### TASK DIRECTIONS
Extract the lines up to and including the one that contains "- Diaz’s work blends order and", starting with the first line of the entries below, and omit the pictures.

** Opening MATERIAL FOR THIS EXERCISE block **

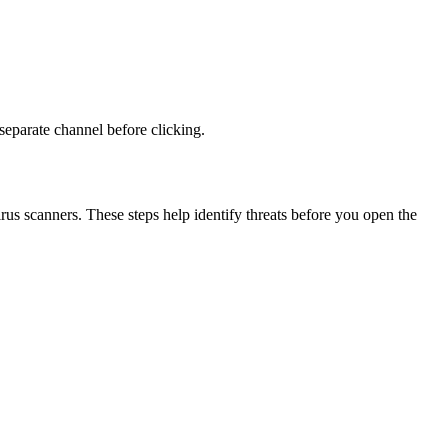
 separate channel before clicking.
virus scanners. These steps help identify threats before you open the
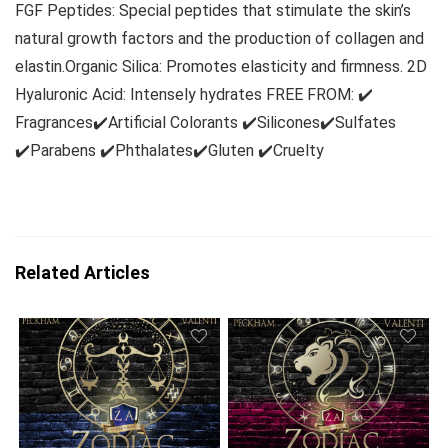
FGF Peptides: Special peptides that stimulate the skin’s
natural growth factors and the production of collagen and
elastin.Organic Silica: Promotes elasticity and firmness. 2D
Hyaluronic Acid: Intensely hydrates FREE FROM: ✔️
Fragrances✔️Artificial Colorants ✔️Silicones✔️Sulfates
✔️Parabens ✔️Phthalates✔️Gluten ✔️Cruelty
Related Articles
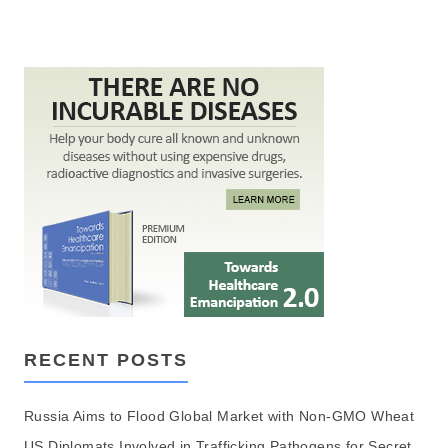
RECENT POSTS
Russia Aims to Flood Global Market with Non-GMO Wheat
US Diplomats Involved in Trafficking Pathogens for Secret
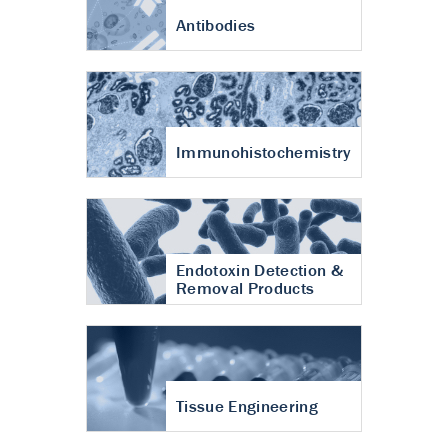
Antibodies
Immunohistochemistry
Endotoxin Detection &
Removal Products
Tissue Engineering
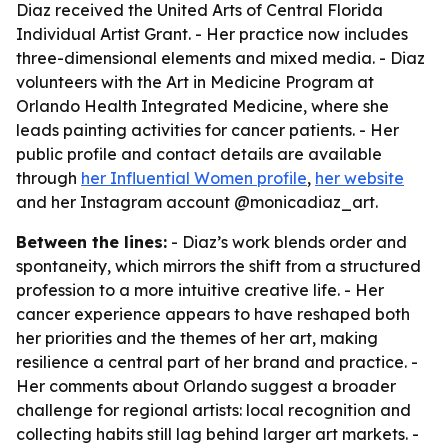
Diaz received the United Arts of Central Florida
Individual Artist Grant. - Her practice now includes
three-dimensional elements and mixed media. - Diaz
volunteers with the Art in Medicine Program at
Orlando Health Integrated Medicine, where she
leads painting activities for cancer patients. - Her
public profile and contact details are available
through
her Influential Women profile
,
her website
and her Instagram account @monicadiaz_art.
Between the lines:
- Diaz’s work blends order and
spontaneity, which mirrors the shift from a structured
profession to a more intuitive creative life. - Her
cancer experience appears to have reshaped both
her priorities and the themes of her art, making
resilience a central part of her brand and practice. -
Her comments about Orlando suggest a broader
challenge for regional artists: local recognition and
collecting habits still lag behind larger art markets. -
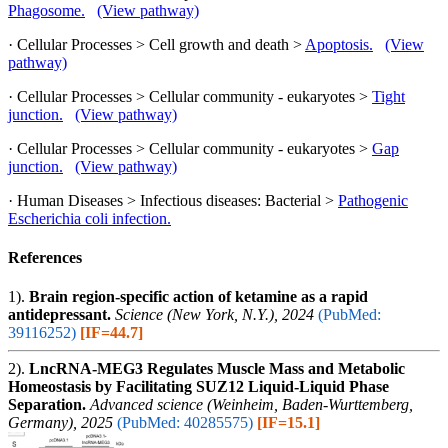
Phagosome.
(View pathway)
· Cellular Processes > Cell growth and death >
Apoptosis.
(View
pathway)
· Cellular Processes > Cellular community - eukaryotes >
Tight
junction.
(View pathway)
· Cellular Processes > Cellular community - eukaryotes >
Gap
junction.
(View pathway)
· Human Diseases > Infectious diseases: Bacterial >
Pathogenic
Escherichia coli infection.
References
1).
Brain region-specific action of ketamine as a rapid
antidepressant.
Science (New York, N.Y.), 2024
(PubMed:
39116252)
[IF=44.7]
2).
LncRNA-MEG3 Regulates Muscle Mass and Metabolic
Homeostasis by Facilitating SUZ12 Liquid-Liquid Phase
Separation.
Advanced science (Weinheim, Baden-Wurttemberg,
Germany), 2025
(PubMed: 40285575)
[IF=15.1]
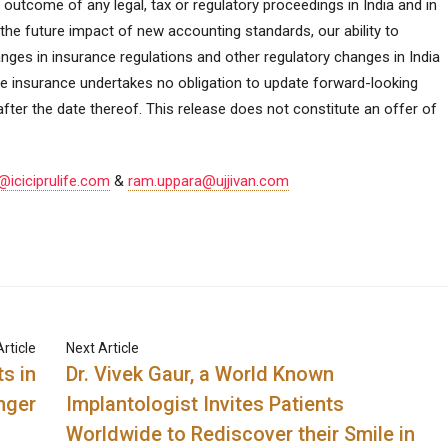
 outcome of any legal, tax or regulatory proceedings in India and in
 the future impact of new accounting standards, our ability to
nges in insurance regulations and other regulatory changes in India
Life insurance undertakes no obligation to update forward-looking
fter the date thereof. This release does not constitute an offer of
ciciprulife.com
&
ram.uppara@ujjivan.com
rticle
Next Article
s in
Dr. Vivek Gaur, a World Known
nger
Implantologist Invites Patients
Worldwide to Rediscover their Smile in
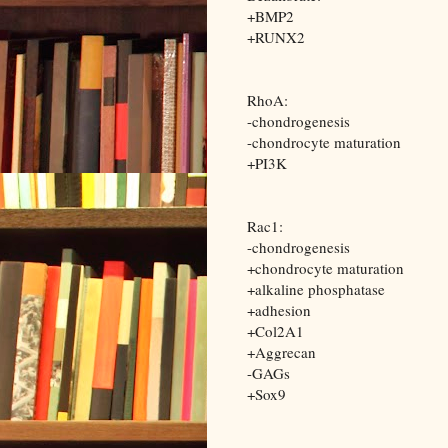
+BMP2
+RUNX2
RhoA:
-chondrogenesis
-chondrocyte maturation
+PI3K
Rac1:
-chondrogenesis
+chondrocyte maturation
+alkaline phosphatase
+adhesion
+Col2A1
+Aggrecan
-GAGs
+Sox9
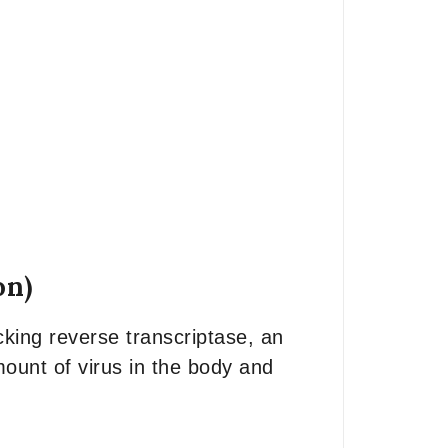
on)
cking reverse transcriptase, an
mount of virus in the body and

** Closing MATERIAL FOR THIS EXERCISE block **

### THE ANSWER
 separate channel before clicking.
virus scanners. These steps help identify threats before you open the
FGF Peptides: Special peptides that stimulate the skin’s
natural growth factors and the production of collagen and
elastin.Organic Silica: Promotes elasticity and firmness. 2D
Hyaluronic Acid: Intensely hydrates FREE FROM: ✔️
Fragrances✔️Artificial Colorants ✔️Silicones✔️Sulfates
✔️Parabens ✔️Phthalates✔️Gluten ✔️Cruelty
Related Articles
RECENT POSTS
Russia Aims to Flood Global Market with Non-GMO Wheat
US Diplomats Involved in Trafficking Pathogens for Secret
Antibodies
Immunohistochemistry
Endotoxin Detection &
Removal Products
Tissue Engineering
Diaz received the United Arts of Central Florida
Individual Artist Grant. - Her practice now includes
three-dimensional elements and mixed media. - Diaz
volunteers with the Art in Medicine Program at
Orlando Health Integrated Medicine, where she
leads painting activities for cancer patients. - Her
public profile and contact details are available
through
her Influential Women profile
,
her website
and her Instagram account @monicadiaz_art.
Between the lines:
- Diaz’s work blends order and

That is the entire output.